Better Than Whitespace: Information Retrieval for Languages without Custom Tokenizers
This addresses the challenge of effective information retrieval for many of the 7000+ languages that lack specialized tokenizers, offering an incremental improvement over default methods.
The paper tackled the problem of tokenization for information retrieval in languages lacking custom tokenizers by proposing the use of WordPiece tokenizers built from unsupervised data, showing that mBERT tokenizer outperforms whitespace tokenization on most of 11 diverse languages in the MrTyDi collection.

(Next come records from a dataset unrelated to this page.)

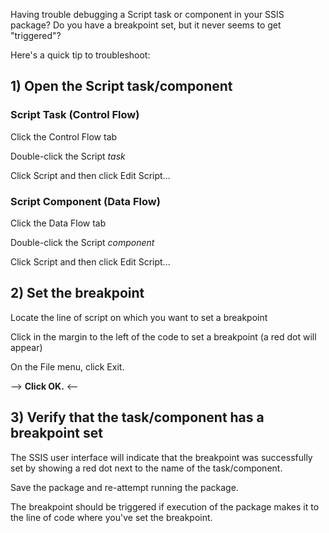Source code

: Having trouble debugging a Script task or component in your SSIS package?  Do you have a breakpoint set, but it never seems to get "triggered"?

Here's a quick tip to troubleshoot:

## 1) Open the Script task/component
### Script Task (Control Flow)
Click the Control Flow tab

Double-click the Script *task*

Click Script and then click Edit Script...

### Script Component (Data Flow)
Click the Data Flow tab

Double-click the Script *component*

Click Script and then click Edit Script...

## 2) Set the breakpoint
Locate the line of script on which you want to set a breakpoint

Click in the margin to the left of the code to set a breakpoint (a red dot will appear)

On the File menu, click Exit.

--> **Click OK.** <--

## 3) Verify that the task/component has a breakpoint set
The SSIS user interface will indicate that the breakpoint was successfully set by showing a red dot next to the name of the task/component.

Save the package and re-attempt running the package.  

The breakpoint should be triggered if execution of the package makes it to the line of code where you've set the breakpoint.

Tokenization is a crucial step in information retrieval, especially for lexical matching algorithms, where the quality of indexable tokens directly impacts the effectiveness of a retrieval system. Since different languages have unique properties, the design of the tokenization algorithm is usually language-specific and requires at least some lingustic knowledge. However, only a handful of the 7000+ languages on the planet benefit from specialized, custom-built tokenization algorithms, while the other languages are stuck with a "default" whitespace tokenizer, which cannot capture the intricacies of different languages. To address this challenge, we propose a different approach to tokenization for lexical matching retrieval algorithms (e.g., BM25): using the WordPiece tokenizer, which can be built automatically from unsupervised data. We test the approach on 11 typologically diverse languages in the MrTyDi collection: results show that the mBERT tokenizer provides strong relevance signals for retrieval "out of the box", outperforming whitespace tokenization on most languages. In many cases, our approach also improves retrieval effectiveness when combined with existing custom-built tokenizers.